Speaking at his Socialist party’s annual conference in the Atlantic port of La Rochelle, Mr Valls described France’s existing work code as “so complex that it has become inefficient: curbed activity; wage earners who no longer know their rights”.
Before flag-waving party faithful, his white shirt dripping with sweat, Mr Valls said: “We have to give more latitude to employers, to wage earners and to their representatives so that they can decide for themselves.”
Among other things, he said the reforms would mean “more flexibility for companies”.
His comments, which wrapped up two days of debate among Socialist party members, will doubtless be warmly received by the country’s private sector, which has long complained that labour regulations are too rigid.
The prime minister’s remarks also come at a particularly testing time for President François Hollande’s government, which is battling to reinvigorate a stubbornly sluggish economy and reduce unemployment, which remains at near-record highs.
In response, Mr Hollande has adopted more business-friendly proposals in an effort to get the economy going.
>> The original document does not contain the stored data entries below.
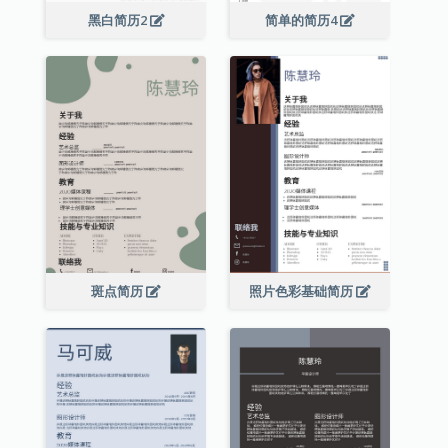
黑白简历2
简单的简历4
斑点简历
照片色彩基础简历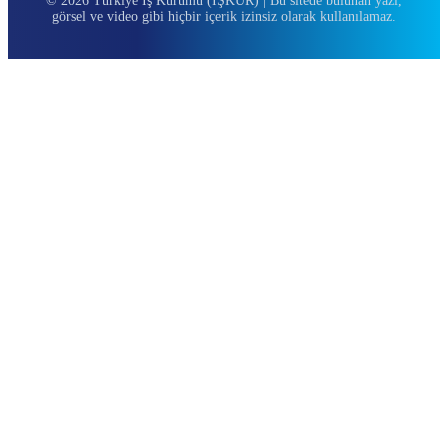
© 2026 Türkiye İş Kurumu (İŞKUR) | Bu sitede bulunan yazı,
görsel ve video gibi hiçbir içerik izinsiz olarak kullanılamaz.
But the tack has also deepened divisions on the left.
Days earlier, Emmanuel Macron, economy minister, had riled many party members as he appeared to criticise France’s 35-hour week — a sacred cow for the left.
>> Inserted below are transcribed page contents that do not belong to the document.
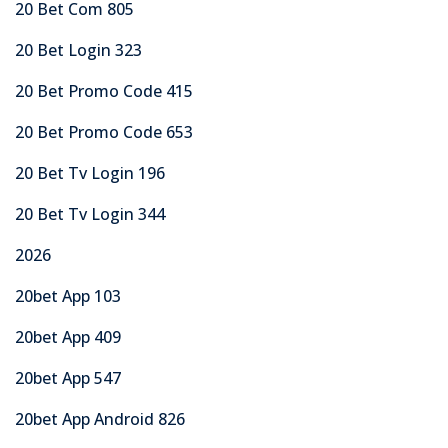
20 Bet Com 805
20 Bet Login 323
20 Bet Promo Code 415
20 Bet Promo Code 653
20 Bet Tv Login 196
20 Bet Tv Login 344
2026
20bet App 103
20bet App 409
20bet App 547
20bet App Android 826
Speaking to France’s Medef employers’ federation, Mr Macron said the left in France had thought at one time that “politics was done against businesses, or at least without them”. To rapturous cheers, he added: “It thought that France would do better by working less.”
But the prime minister said the forthcoming reforms would not touch the 35-hour week.
“That debate is closed,” said Mr Valls, who, according to one opinion poll on Sunday is ahead of Mr Hollande as the figure leftwing sympathisers would most like to see run as the Socialist candidate for the 2017 presidential election. “What interests me is not the past but the future.”
In a long and wide-ranging speech that touched on Europe’s migration crisis, terrorism and the environment, as France prepares to host the Paris climate summit in December, Mr Valls said the government would lower taxes next year.
Avoiding specific details, the Spanish-born prime minister said the government would propose a cut in income tax for households in the 2016 budget, to complement reductions that were already in place.
He said 9m middle-class and working-class households were already benefiting from reduced tax bills, which had meant, on average, savings of €300.
Mindful of regional elections at the end of this year — the last electoral contest before parties compete for the presidency in 2017 — Mr Valls urged Socialist party members to unite.
But he also warned the party that it had to be “inventive” and “adapt itself to the realities of the world”.